● Required action
Copy out the lines below with "Solar Miner" changed to "Solar Mining Rig" wherever it occurs, keeping every other word as it is. Leave the pictures out of your answer.

● Input material
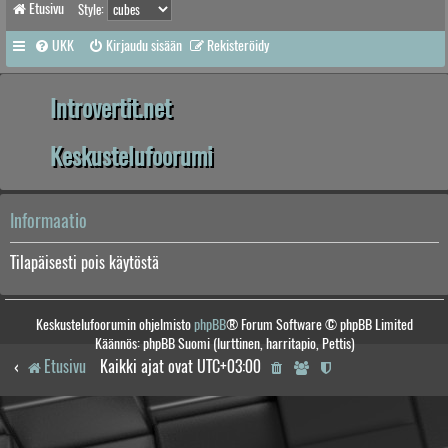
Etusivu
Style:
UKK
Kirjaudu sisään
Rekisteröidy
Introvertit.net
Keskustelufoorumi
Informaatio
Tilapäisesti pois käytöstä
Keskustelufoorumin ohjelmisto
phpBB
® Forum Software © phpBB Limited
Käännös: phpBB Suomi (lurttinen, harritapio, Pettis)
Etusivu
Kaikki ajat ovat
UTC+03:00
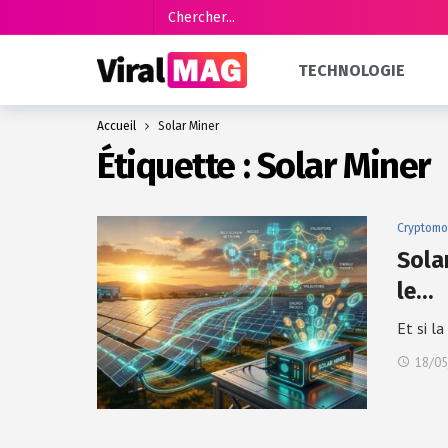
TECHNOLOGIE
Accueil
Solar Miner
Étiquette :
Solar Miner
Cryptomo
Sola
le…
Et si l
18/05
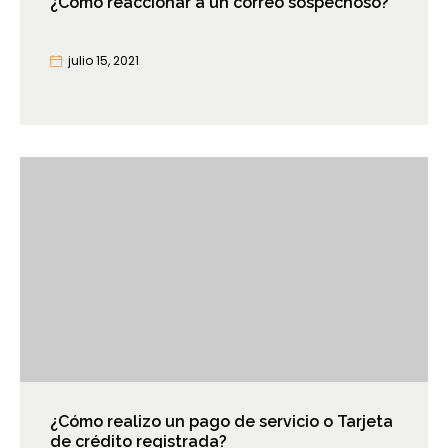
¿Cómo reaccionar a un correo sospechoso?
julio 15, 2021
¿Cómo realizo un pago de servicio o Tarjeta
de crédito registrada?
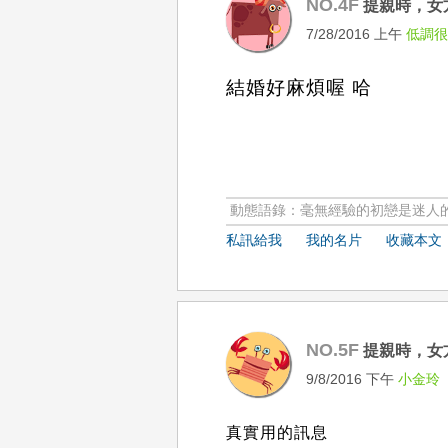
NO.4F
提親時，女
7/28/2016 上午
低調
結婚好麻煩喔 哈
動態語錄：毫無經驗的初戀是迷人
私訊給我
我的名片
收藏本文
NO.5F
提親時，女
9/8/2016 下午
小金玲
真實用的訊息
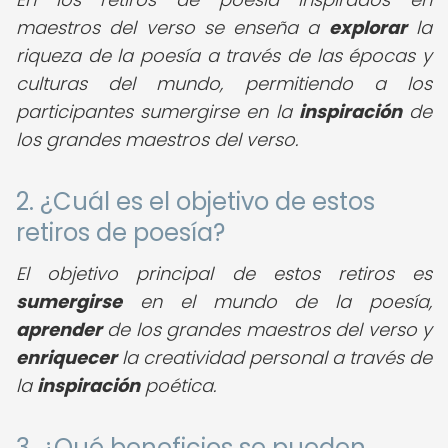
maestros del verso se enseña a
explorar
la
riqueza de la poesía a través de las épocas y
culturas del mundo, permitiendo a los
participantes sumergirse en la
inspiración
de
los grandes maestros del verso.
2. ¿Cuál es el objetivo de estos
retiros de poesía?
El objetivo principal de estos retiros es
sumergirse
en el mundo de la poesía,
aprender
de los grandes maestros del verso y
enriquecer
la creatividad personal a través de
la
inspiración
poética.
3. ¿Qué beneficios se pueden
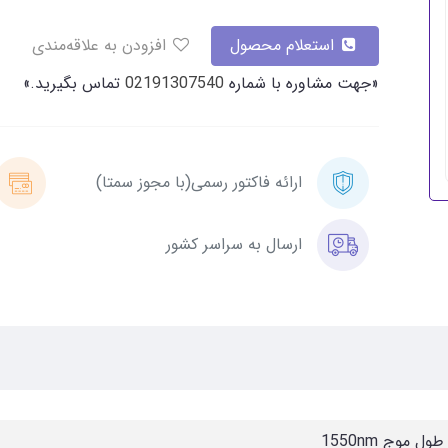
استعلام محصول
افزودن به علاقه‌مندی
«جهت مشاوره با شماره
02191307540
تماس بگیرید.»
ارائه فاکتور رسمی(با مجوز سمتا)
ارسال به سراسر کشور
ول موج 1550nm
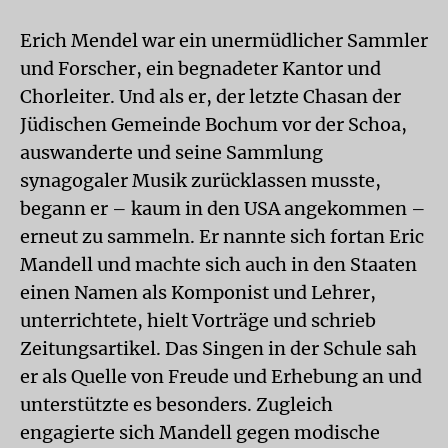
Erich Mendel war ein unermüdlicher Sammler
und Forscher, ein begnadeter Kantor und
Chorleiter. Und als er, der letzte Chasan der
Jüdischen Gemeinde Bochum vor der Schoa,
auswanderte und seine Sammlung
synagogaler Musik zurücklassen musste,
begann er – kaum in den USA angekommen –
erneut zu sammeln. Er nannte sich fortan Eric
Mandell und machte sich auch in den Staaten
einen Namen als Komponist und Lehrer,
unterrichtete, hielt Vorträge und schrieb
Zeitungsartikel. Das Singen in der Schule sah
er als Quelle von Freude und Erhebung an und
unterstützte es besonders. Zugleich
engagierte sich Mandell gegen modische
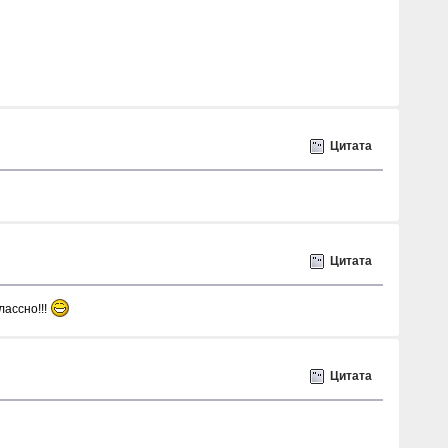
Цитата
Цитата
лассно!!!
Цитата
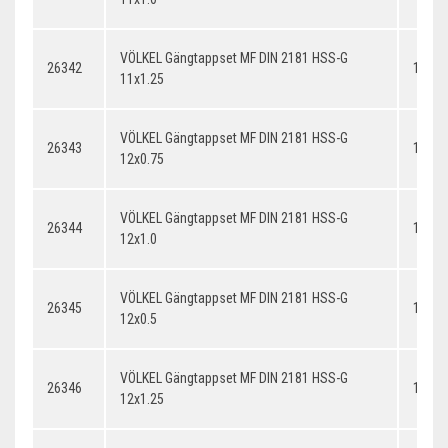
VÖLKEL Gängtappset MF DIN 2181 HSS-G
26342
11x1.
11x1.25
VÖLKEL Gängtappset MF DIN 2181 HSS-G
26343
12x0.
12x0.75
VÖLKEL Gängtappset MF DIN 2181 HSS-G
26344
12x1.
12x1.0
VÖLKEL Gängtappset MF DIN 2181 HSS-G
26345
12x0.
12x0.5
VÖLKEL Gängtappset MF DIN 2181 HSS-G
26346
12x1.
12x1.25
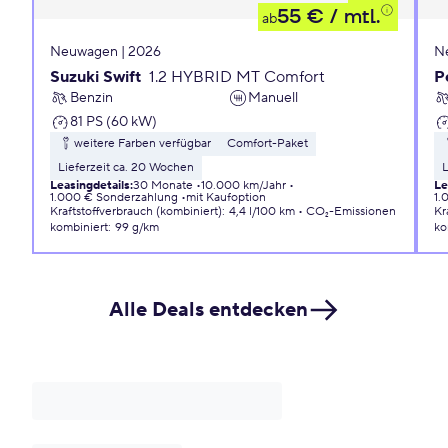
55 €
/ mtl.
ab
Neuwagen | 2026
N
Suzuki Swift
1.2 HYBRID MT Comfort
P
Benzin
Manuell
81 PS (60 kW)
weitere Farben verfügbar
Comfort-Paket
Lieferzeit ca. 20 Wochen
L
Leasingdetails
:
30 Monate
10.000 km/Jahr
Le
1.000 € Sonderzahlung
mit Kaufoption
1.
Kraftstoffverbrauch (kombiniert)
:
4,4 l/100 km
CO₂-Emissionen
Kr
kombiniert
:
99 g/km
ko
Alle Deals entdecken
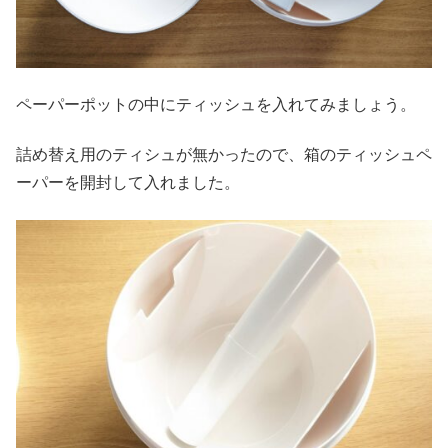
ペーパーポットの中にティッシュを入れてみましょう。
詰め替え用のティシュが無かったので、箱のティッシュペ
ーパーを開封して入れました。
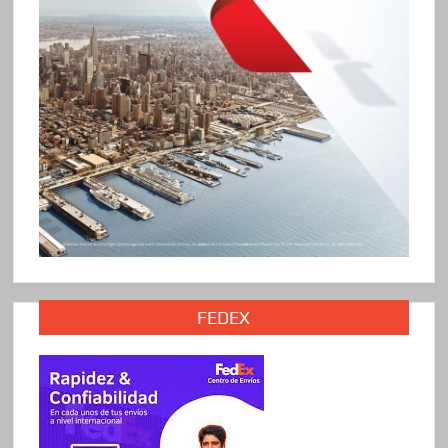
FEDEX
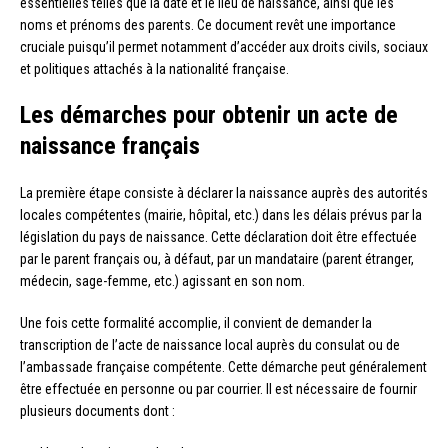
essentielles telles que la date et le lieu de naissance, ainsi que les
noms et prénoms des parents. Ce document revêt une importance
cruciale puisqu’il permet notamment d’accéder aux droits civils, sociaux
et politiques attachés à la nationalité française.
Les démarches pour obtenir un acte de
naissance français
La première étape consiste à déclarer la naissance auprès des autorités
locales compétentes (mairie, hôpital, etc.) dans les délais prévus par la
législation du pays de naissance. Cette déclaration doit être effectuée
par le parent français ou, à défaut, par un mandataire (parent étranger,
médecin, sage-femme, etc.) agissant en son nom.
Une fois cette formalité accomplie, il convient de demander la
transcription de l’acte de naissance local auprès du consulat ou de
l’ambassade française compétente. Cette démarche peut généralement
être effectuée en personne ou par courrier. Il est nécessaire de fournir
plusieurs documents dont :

● Answer below
Etusivu
Style:
UKK
Kirjaudu sisään
Rekisteröidy
Introvertit.net
Keskustelufoorumi
Informaatio
Tilapäisesti pois käytöstä
Keskustelufoorumin ohjelmisto
phpBB
® Forum Software © phpBB Limited
Käännös: phpBB Suomi (lurttinen, harritapio, Pettis)
Etusivu
Kaikki ajat ovat
UTC+03:00
TECHNOLOGIE
Accueil
Solar Mining Rig
Étiquette :
Solar Mining Rig
Cryptomo
Sola
le…
Et si l
18/05
¿Cómo reaccionar a un correo sospechoso?
julio 15, 2021
¿Cómo realizo un pago de servicio o Tarjeta
de crédito registrada?
NO.4F
提親時，女
7/28/2016 上午
低調
結婚好麻煩喔 哈
動態語錄：毫無經驗的初戀是迷人
私訊給我
我的名片
收藏本文
NO.5F
提親時，女
9/8/2016 下午
小金玲
真實用的訊息
maestros del verso se enseña a
explorar
la
riqueza de la poesía a través de las épocas y
culturas del mundo, permitiendo a los
participantes sumergirse en la
inspiración
de
los grandes maestros del verso.
2. ¿Cuál es el objetivo de estos
retiros de poesía?
El objetivo principal de estos retiros es
sumergirse
en el mundo de la poesía,
aprender
de los grandes maestros del verso y
enriquecer
la creatividad personal a través de
la
inspiración
poética.
3. ¿Qué beneficios se pueden
استعلام محصول
افزودن به علاقه‌مندی
«جهت مشاوره با شماره
02191307540
تماس بگیرید.»
ارائه فاکتور رسمی(با مجوز سمتا)
ارسال به سراسر کشور
ول موج 1550nm
Erich Mendel war ein unermüdlicher Sammler
und Forscher, ein begnadeter Kantor und
Chorleiter. Und als er, der letzte Chasan der
Jüdischen Gemeinde Bochum vor der Schoa,
auswanderte und seine Sammlung
synagogaler Musik zurücklassen musste,
begann er – kaum in den USA angekommen –
erneut zu sammeln. Er nannte sich fortan Eric
Mandell und machte sich auch in den Staaten
einen Namen als Komponist und Lehrer,
unterrichtete, hielt Vorträge und schrieb
Zeitungsartikel. Das Singen in der Schule sah
er als Quelle von Freude und Erhebung an und
unterstützte es besonders. Zugleich
engagierte sich Mandell gegen modische
Цитата
Цитата
лассно!!!
Цитата
VÖLKEL Gängtappset MF DIN 2181 HSS-G
26342
11x1.
11x1.25
VÖLKEL Gängtappset MF DIN 2181 HSS-G
26343
12x0.
12x0.75
VÖLKEL Gängtappset MF DIN 2181 HSS-G
26344
12x1.
12x1.0
VÖLKEL Gängtappset MF DIN 2181 HSS-G
26345
12x0.
12x0.5
VÖLKEL Gängtappset MF DIN 2181 HSS-G
26346
12x1.
12x1.25
55 €
/ mtl.
ab
Neuwagen | 2026
N
Suzuki Swift
1.2 HYBRID MT Comfort
P
Benzin
Manuell
81 PS (60 kW)
weitere Farben verfügbar
Comfort-Paket
Lieferzeit ca. 20 Wochen
L
Leasingdetails
:
30 Monate
10.000 km/Jahr
Le
1.000 € Sonderzahlung
mit Kaufoption
1.
Kraftstoffverbrauch (kombiniert)
:
4,4 l/100 km
CO₂-Emissionen
Kr
kombiniert
:
99 g/km
ko
Alle Deals entdecken
ペーパーポットの中にティッシュを入れてみましょう。
詰め替え用のティシュが無かったので、箱のティッシュペ
ーパーを開封して入れました。
FEDEX
essentielles telles que la date et le lieu de naissance, ainsi que les
noms et prénoms des parents. Ce document revêt une importance
cruciale puisqu’il permet notamment d’accéder aux droits civils, sociaux
et politiques attachés à la nationalité française.
Les démarches pour obtenir un acte de
naissance français
La première étape consiste à déclarer la naissance auprès des autorités
locales compétentes (mairie, hôpital, etc.) dans les délais prévus par la
législation du pays de naissance. Cette déclaration doit être effectuée
par le parent français ou, à défaut, par un mandataire (parent étranger,
médecin, sage-femme, etc.) agissant en son nom.
Une fois cette formalité accomplie, il convient de demander la
transcription de l’acte de naissance local auprès du consulat ou de
l’ambassade française compétente. Cette démarche peut généralement
être effectuée en personne ou par courrier. Il est nécessaire de fournir
plusieurs documents dont :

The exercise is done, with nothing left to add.